§ Your task
Leave out any picture and return the remaining listing below exactly as given.

§ Raw data

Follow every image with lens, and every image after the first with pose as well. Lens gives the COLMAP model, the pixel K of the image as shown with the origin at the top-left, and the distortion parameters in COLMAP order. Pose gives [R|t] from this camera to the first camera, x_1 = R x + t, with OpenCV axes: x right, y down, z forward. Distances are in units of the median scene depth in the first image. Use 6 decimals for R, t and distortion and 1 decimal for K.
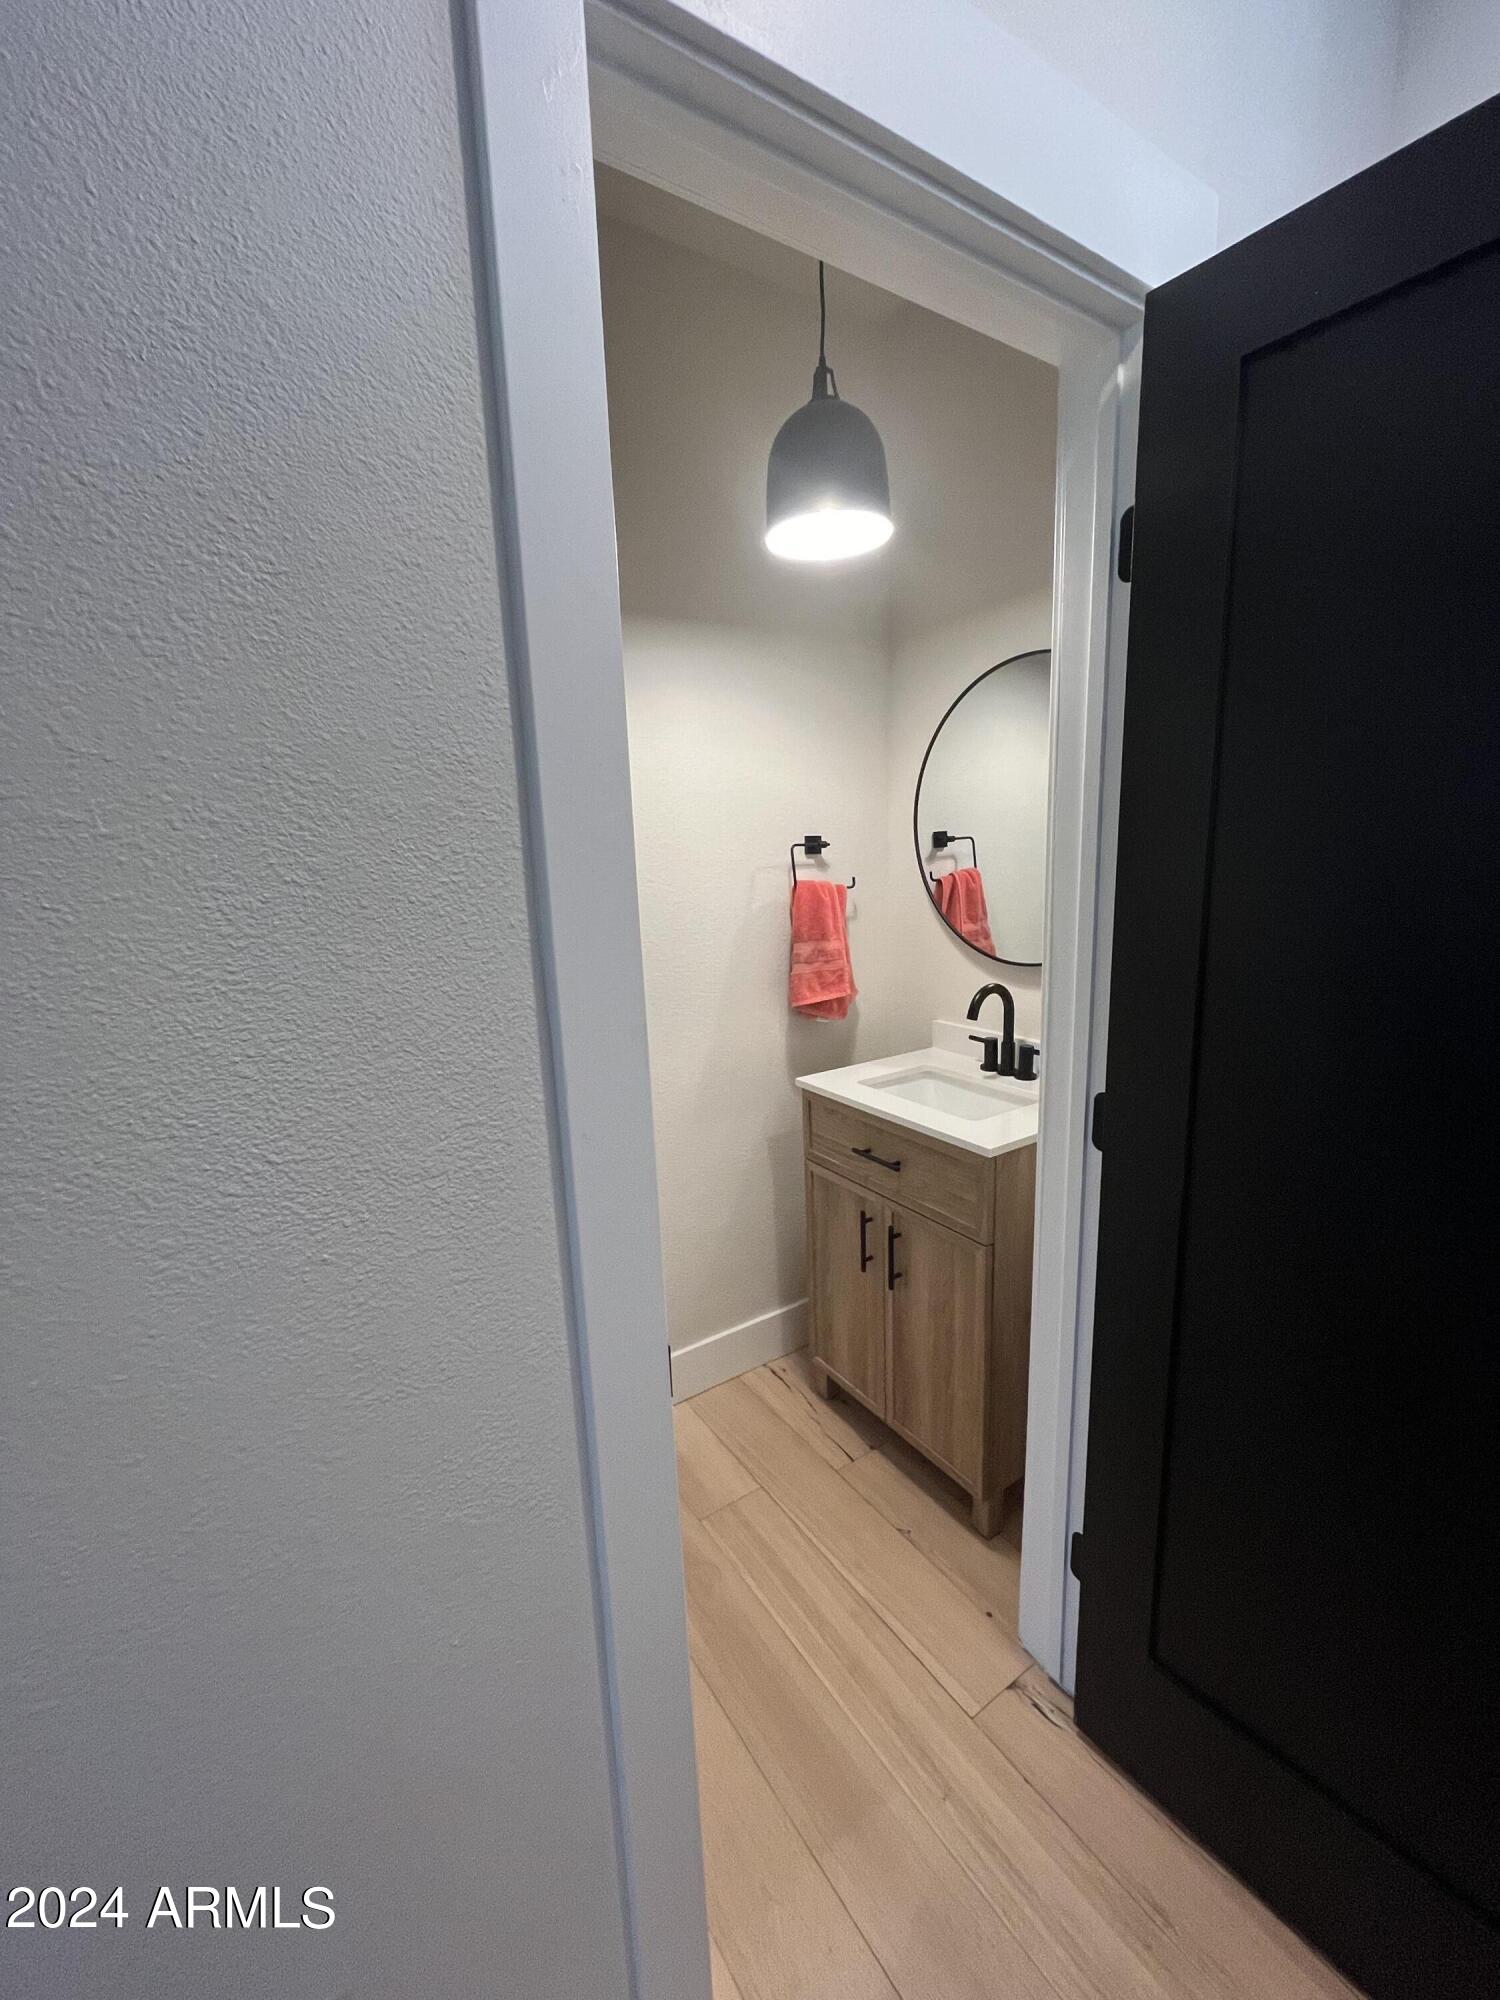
lens RADIAL K [[808.4, 0, 750.0], [0, 808.4, 1000.0], [0, 0, 1]] dist [-0.010439, -0.000033]
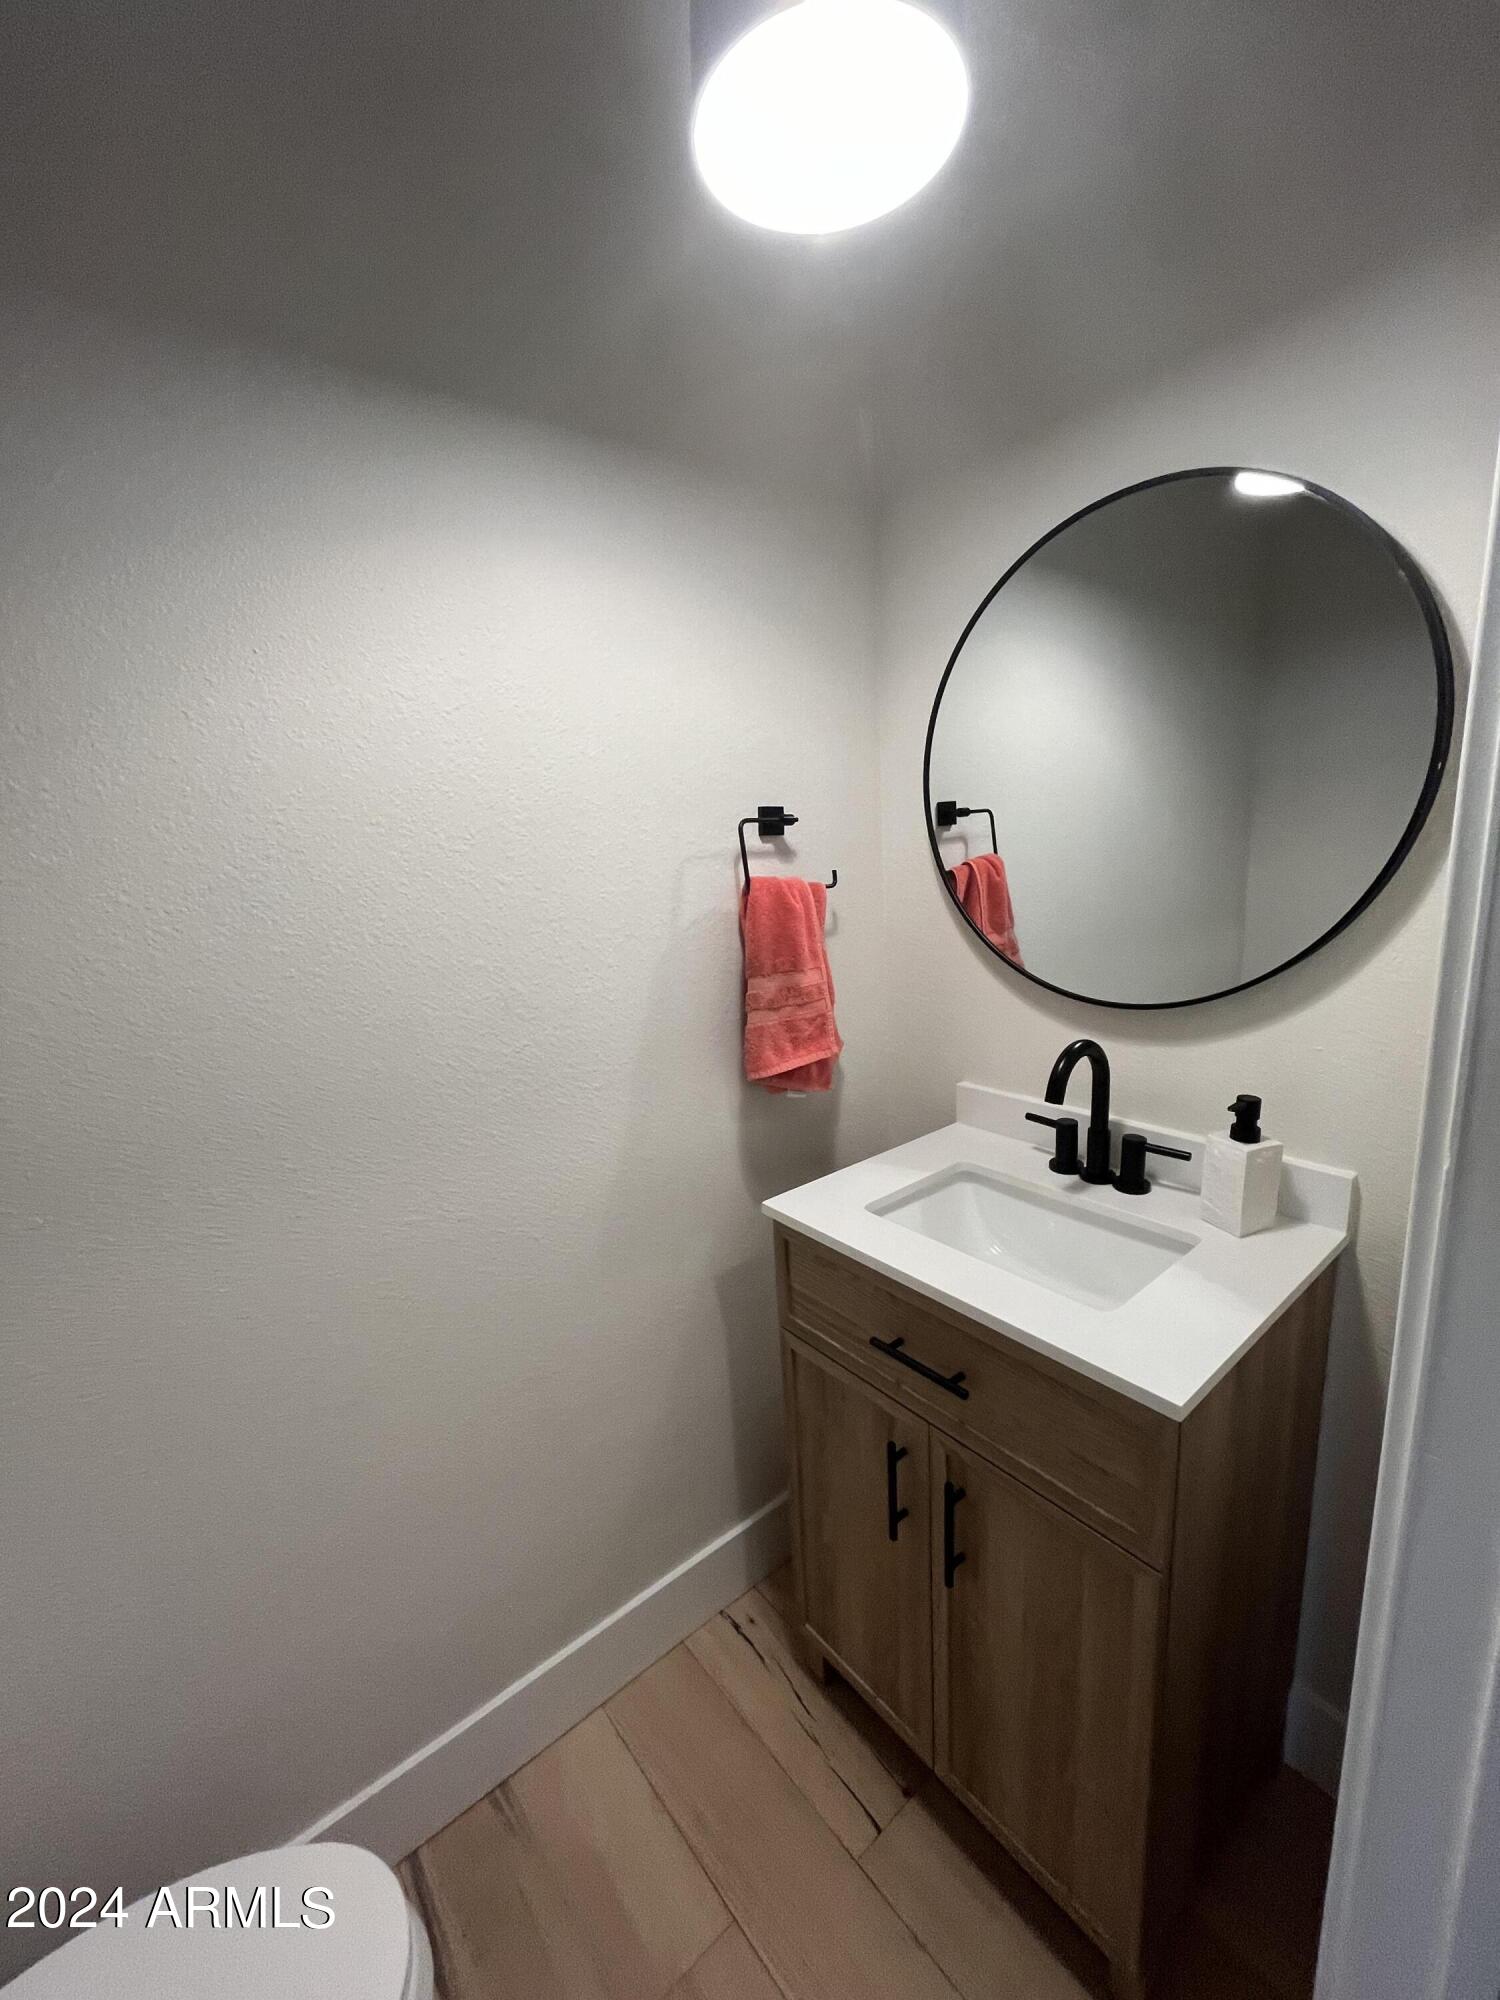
lens RADIAL K [[808.4, 0, 750.0], [0, 808.4, 1000.0], [0, 0, 1]] dist [-0.010439, -0.000033]
pose [[0.994204, -0.036121, 0.101256, -0.008336], [0.035464, 0.999337, 0.008289, -0.058723], [-0.101488, -0.004650, 0.994826, 0.379883]]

§ Finished exercise
Follow every image with lens, and every image after the first with pose as well. Lens gives the COLMAP model, the pixel K of the image as shown with the origin at the top-left, and the distortion parameters in COLMAP order. Pose gives [R|t] from this camera to the first camera, x_1 = R x + t, with OpenCV axes: x right, y down, z forward. Distances are in units of the median scene depth in the first image. Use 6 decimals for R, t and distortion and 1 decimal for K.
lens RADIAL K [[808.4, 0, 750.0], [0, 808.4, 1000.0], [0, 0, 1]] dist [-0.010439, -0.000033]
lens RADIAL K [[808.4, 0, 750.0], [0, 808.4, 1000.0], [0, 0, 1]] dist [-0.010439, -0.000033]
pose [[0.994204, -0.036121, 0.101256, -0.008336], [0.035464, 0.999337, 0.008289, -0.058723], [-0.101488, -0.004650, 0.994826, 0.379883]]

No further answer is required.